Researcher develop technique for stealing data from computers which are not connected to Internet using heat generated by them

Earlier we had brought you a research paper published by University of Georgia where the researchers managed to steal data from air-gapped computers using ‘side channel signals.’ Stealing from computers not connected to internet became that much more easier using the new technique found by security researchers from Ben Gurion University.

Security researchers from Ben Gurion University in Israel have found a way to retrieve data from air-gapped computers i.e. computers not connected to internet, using only heat emissions and a computer’s built-in thermal sensors.

The research team consists of Mordechai Guri, Gabi Kedma and Assaf Kachlon and are overseen by their adviser Yuval Elovici.

Together they have devised a method which could be used potential hackers to steal passwords from a protected system and transmit the stolen data from a internet connected PC in close proximity to their command and control center.

Computers produce varying levels of heat depending on how much processing they’re doing. PCs have built in thermal sensors to monitor such heat and give commands to the internal fan to start or switch off.

The attack, which the researchers dubbed BitWhisper, uses these sensors to send commands to an air-gapped system or siphon data from it. The technique works a bit like Morse code, with the transmitting system using controlled increases of heat to communicate with the receiving system, which uses its built-in thermal sensors to then detect the temperature changes and translate them into a binary “1” or “0.”

The researchers have published the video of the Proof-of-Concept which can been seen below

In the video demonstration, the researchers are able to send command from their source PC to the target air-gapped PC to re-position the missile launch toy which the air-gapped PC controls.

Since the method requires that the target PC be infected by a malware first, they can also send malicious commands to the air-gapped target PC using same heat and thermal sensors. As of now the PoC attack allows just eight bits of data to be reliably transferred over an hour. However this time is enough for cyber criminals to steal passwords and secret keys or give malicious commands.

The researchers stated that the PoC attack only works if the target air-gapped PC is within 40 centimeters or 15 inches from the control PC. The researchers howevers state that this shouldnt pose a problem as all air-gapped classified PCs often sit on desktops alongside Internet-connected ones so that workers can easily access both.

Further the researchers say that this is only the first step and they expect it to be foundation for other researchers to work on.

 

“We expect this pioneering work to serve as the foundation of subsequent research, which will focus on various aspects of the thermal channel and improve its capabilities,” the researchers note in their paper.
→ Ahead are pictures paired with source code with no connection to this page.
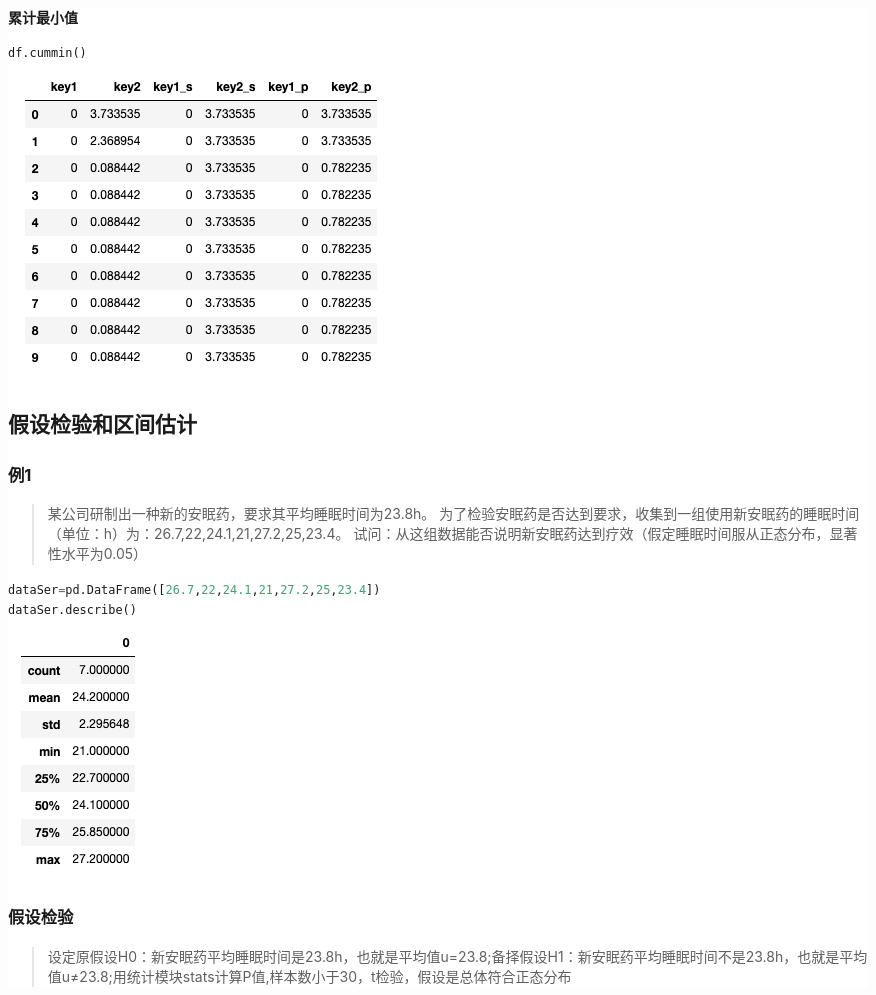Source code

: **累计最小值**
```python
df.cummin()
```
![累计最小值](/images/202009/24/累计最小值.png)


## 假设检验和区间估计

### 例1

>某公司研制出一种新的安眠药，要求其平均睡眠时间为23.8h。 为了检验安眠药是否达到要求，收集到一组使用新安眠药的睡眠时间（单位：h）为：26.7,22,24.1,21,27.2,25,23.4。 试问：从这组数据能否说明新安眠药达到疗效（假定睡眠时间服从正态分布，显著性水平为0.05）

```python
dataSer=pd.DataFrame([26.7,22,24.1,21,27.2,25,23.4])
dataSer.describe()
```
![假设](/images/202009/24/假设.png)


### 假设检验

>设定原假设H0：新安眠药平均睡眠时间是23.8h，也就是平均值u=23.8;备择假设H1：新安眠药平均睡眠时间不是23.8h，也就是平均值u≠23.8;用统计模块stats计算P值,样本数小于30，t检验，假设是总体符合正态分布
With additional research, they say they may be able to increase the distance between the two communicating computers and the speed of data transfer between them.

They will present their findings at a security conference in Tel Aviv next week.

Resource : Wired

1 COMMENT

  1. That is quite brilliant, yet slow. But the fact that the machine must have malware on it to manipulate the system adjusting conditions to produce temperature changes means a previous exposure to attack must have occurred. If that be the case, I would have instructed the malware to do something else more efficient.

    I understand the proof of concept is key though. Bravo. Now make it better. Try reading the data from a PC at a distance (non-tempest monitoring) without it being previously infected by malware or connected to a network.